Cependant, selon l’Ukraine Support Tracker de l’Institut de Kiel pour l’économie mondiale, un institut de recherche allemand : « La dynamique du soutien à l’Ukraine a ralenti. L’aide nouvellement engagée a atteint un nouveau bas entre août et octobre 2023 – soit une baisse de près de 90 % par rapport à la même période en 2022. »

Si cette tendance cruciale n’est pas rapidement inversée, le risque d’une catastrophe mondiale continuera d’augmenter à un rythme effrayant.

Pourquoi la Russie a-t-elle d’abord attaqué l’Ukraine ?

Dans son livre intitulé Strategic Vision : America and the Crisis of Global Power, Zbigniew Brzezinski, un ancien conseiller américain à la sécurité nationale et spécialiste des relations internationales, a répondu à cette question avec une clarté indubitable : « On ne saurait trop insister sur le fait que sans l’Ukraine, la Russie cesse d’être un empire, mais avec l’Ukraine subornée puis subordonnée, la Russie devient automatiquement un empire. »

La Russie ira-t-elle plus loin ?

Ce sera très certainement le cas puisque le Kremlin ne peut pas recréer l’Union soviétique, ce que Poutine a promis de faire, sans asservir les anciennes républiques soviétiques et les États satellites.
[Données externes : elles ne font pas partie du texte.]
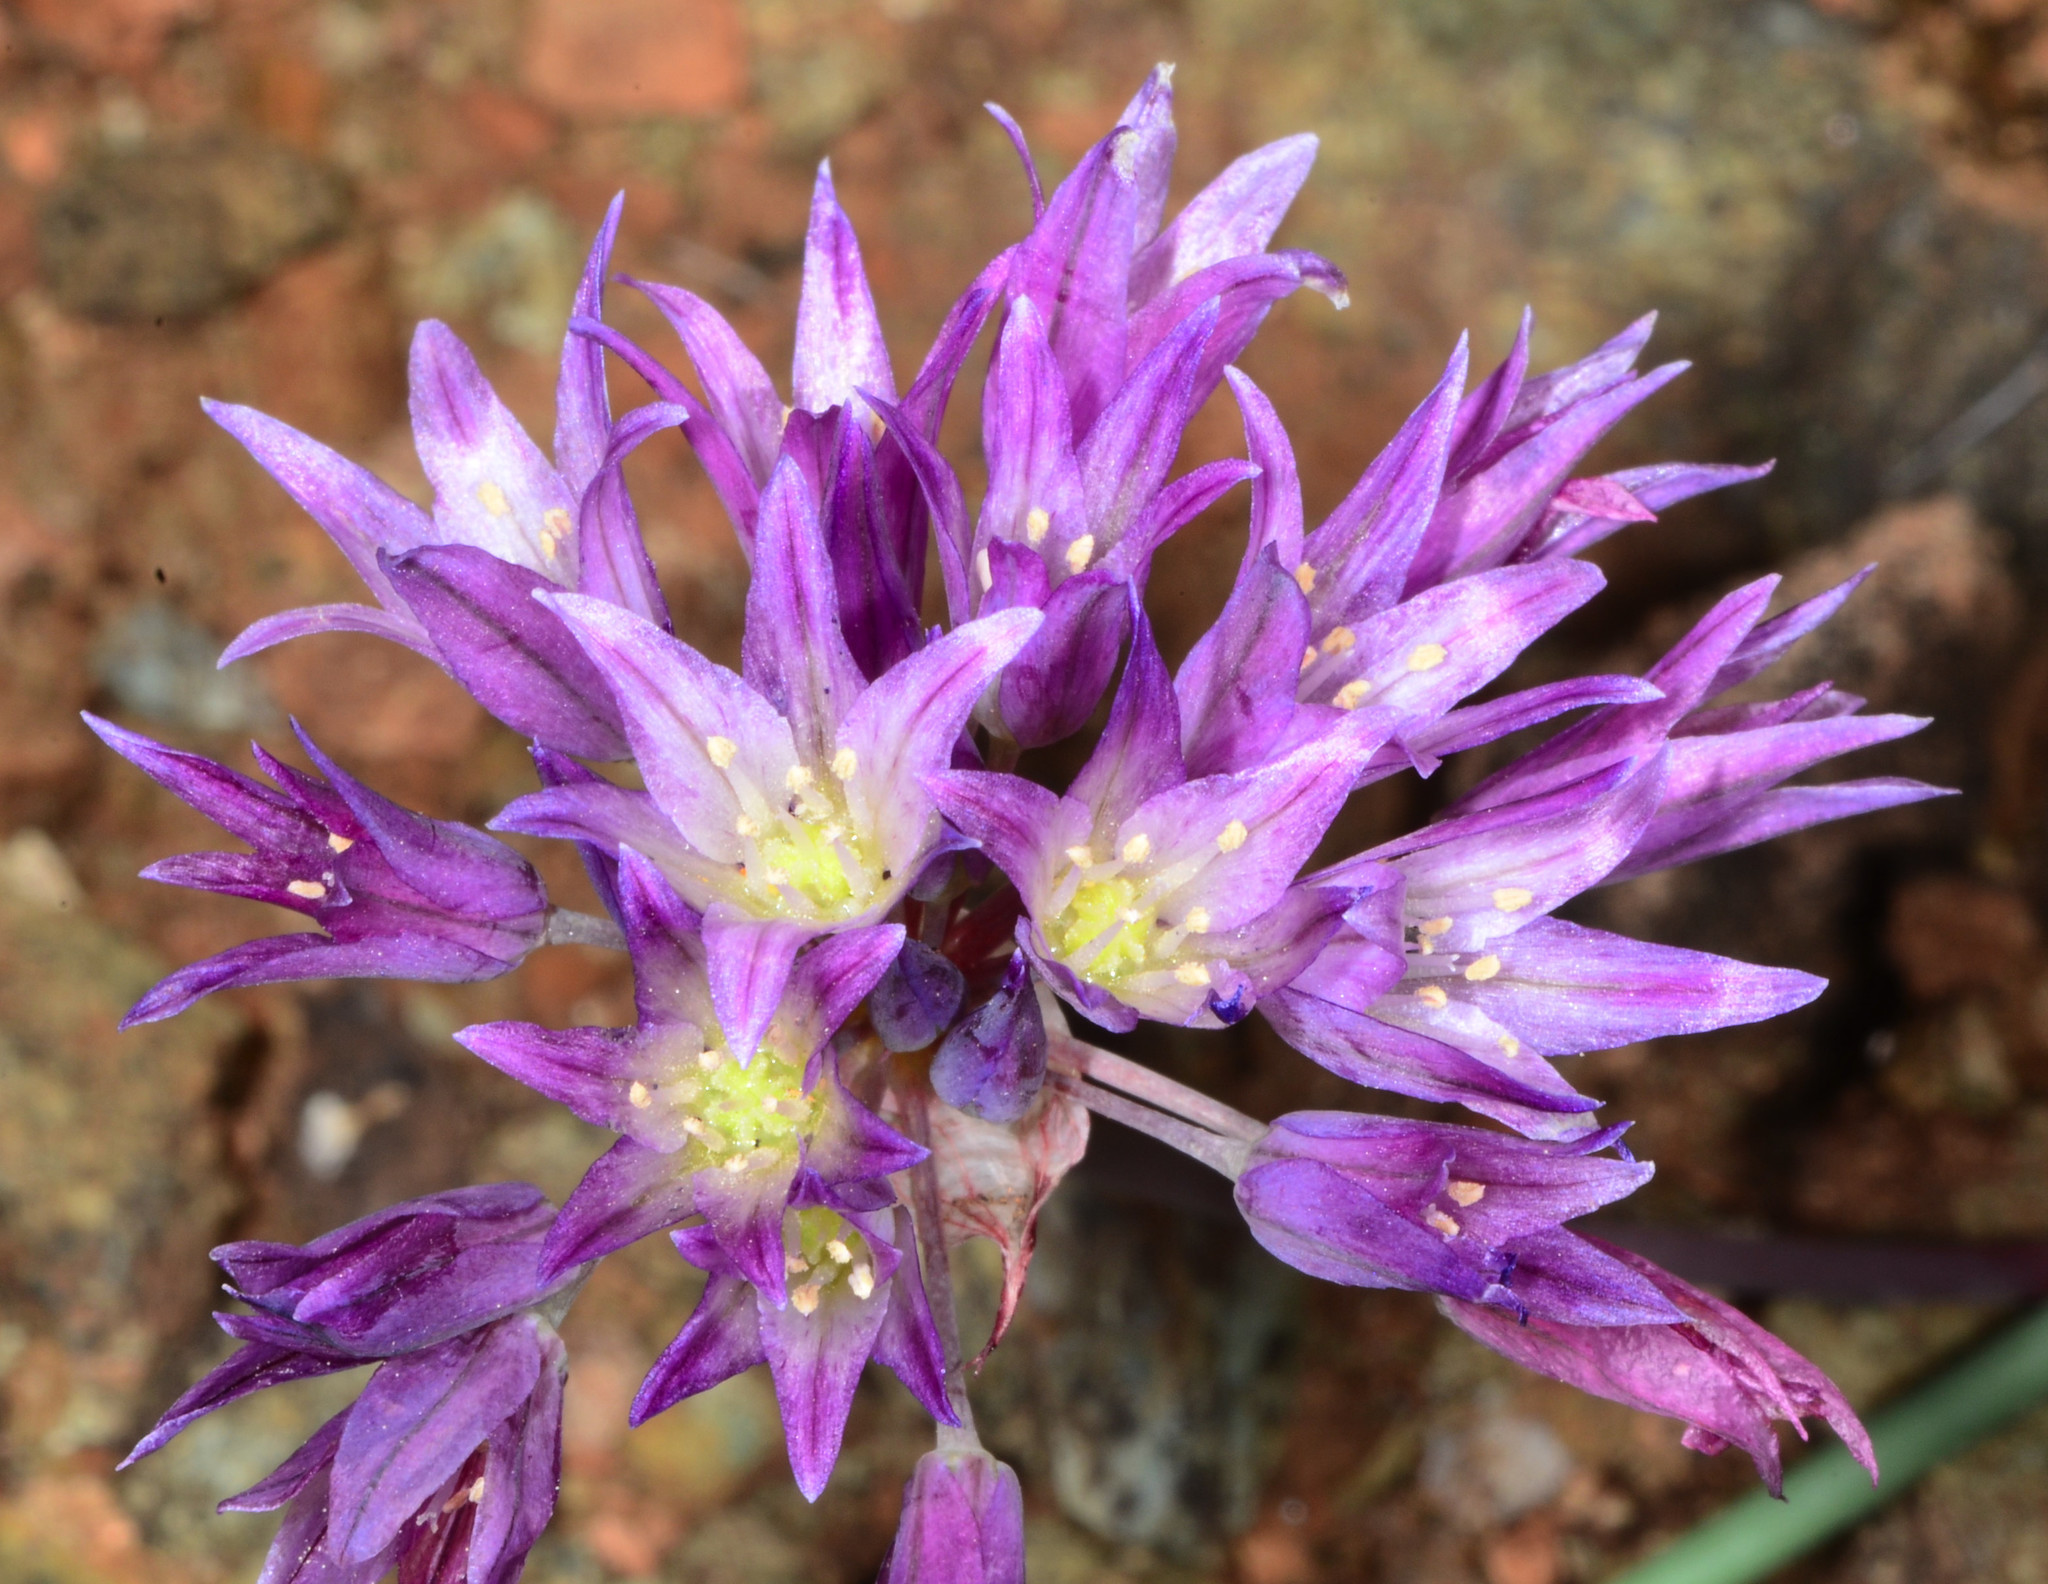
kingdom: Plantae
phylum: Tracheophyta
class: Liliopsida
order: Asparagales
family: Amaryllidaceae
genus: Allium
Beaucoup d’entre eux sont désormais des pays membres de l’OTAN protégés par l’article 5 du Traité de l’Atlantique Nord, qui engage les pays membres de l’OTAN à considérer une attaque armée contre l’un d’entre eux comme une attaque contre tous.

Est-ce une possibilité réelle ?

C’est certainement le cas et, le 10 janvier 2023, Reuters a rapporté que lors d’un entretien avec Argumenti i Fakti, un journal russe, Nikolai Patrushev, secrétaire du Conseil de sécurité russe et puissant allié de Poutine, a déclaré : « Les évènements en Ukraine ne sont pas un affrontement entre Moscou et Kyiv – il s’agit d’une confrontation militaire entre la Russie et l’OTAN, et surtout les États-Unis et la Grande‑Bretagne. »

Cela révèle clairement que le Kremlin perçoit que la Russie est déjà engagée dans une confrontation militaire avec l’OTAN, à commencer par les États-Unis et le Royaume-Uni.

Cela ne devrait pas surprendre, car trois jours avant de lancer une guerre totale contre l’Ukraine, le 21 février 2022, Reuters a rapporté que Poutine avait déclaré : « Laissez-moi vous expliquer que les documents de planification stratégique américains contiennent la possibilité d’une soi-disant frappe préventive contre les systèmes de missiles ennemis. Et qui est le principal ennemi des États-Unis et de l’OTAN ? Nous le savons aussi. C’est la Russie. Dans les documents de l’OTAN, notre pays est officiellement et directement déclaré comme la principale menace pour la sécurité de l’Atlantique Nord. Et l’Ukraine servira de tremplin pour l’attaque. »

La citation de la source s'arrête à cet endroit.